The cap limits the amount of UK benefits that low-earning or non-working households can receive to £20,000 (£23,000 in London).

The cap hasn’t been increased since it was introduced in 2013 and was lowered to its current level in 2016. 

While the cap has remained frozen since November 2016, the cost of living has risen by 18% since then. 

The chancellor has committed to uprating benefits next April, but unless the cap is removed, the rise will take an estimated 35,000 additional families to the capping threshold overnight – so they will see little or no increase in their incomes to help them cope with higher costs. In total, 150,000 families will miss out on the rise because they will be capped next April, exposing them to ever more acute hardship.

 In Scotland people affected by the benefit cap can apply for a  discretionary housing payment from their local authority, but there is no guarantee that all households will get this support.

The cap takes no account of localised high housing costs and doesn’t recognise that many families with children face higher living costs.  Had it been uprated with inflation since 2016, benefit awards  would be up to £3,670 higher than they are now (£4,220 in London); around half (49%) of this real-terms loss in value happened in the year from April 2021 – April 2022.

 John Dickie, Director of the Child Poverty Action Group (CPAG) in Scotland said: “The cost of living crisis shows that the UK government’s benefit cap is broken, and needs to go. It has always forced families to live on much less than they need, but as prices spiral the effects are brutal and across the UK more than 300,000 children are among its casualties.

In his cost-of-living support package the chancellor recognised that families subject to the cap face the same cost pressures as everybody else.  By the same logic, the cap must be removed to help the worst off families stay afloat.
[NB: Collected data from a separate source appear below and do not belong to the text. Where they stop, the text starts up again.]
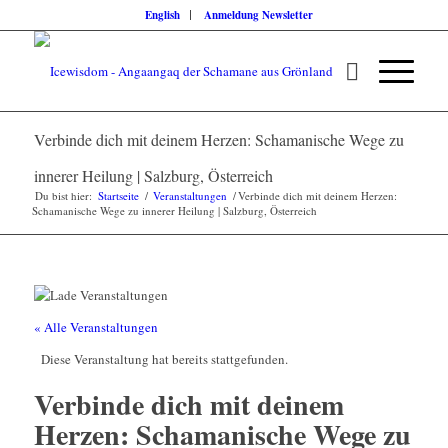
English
Anmeldung Newsletter
Verbinde dich mit deinem Herzen: Schamanische Wege zu
innerer Heilung | Salzburg, Österreich
Du bist hier:
Startseite
/
Veranstaltungen
/
Verbinde dich mit deinem Herzen:
Schamanische Wege zu innerer Heilung | Salzburg, Österreich
« Alle Veranstaltungen
Diese Veranstaltung hat bereits stattgefunden.
Verbinde dich mit deinem
Herzen: Schamanische Wege zu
Next April’s uprating must be available to every family on benefits, as a bare minimum layer of protection against dramatically higher living costs.

Dickie continued:  “Here in Scotland there is an urgent need for the  Scottish government to press ahead with its commitment to mitigate the cap and put in place the guidance, resources and accountability needed to ensure as few children in Scotland suffer from the policy.”  

Many capped families are unable to escape the cap by taking a job or extending their working hours, because they have very young children. Most people subject to the cap have been assessed by the DWP as not required to look for work.

For single parents it is particularly difficult to reach the earnings threshold at which claimants are exempt from the cap, since they are sole breadwinners and often have to cover childcare costs with a single income.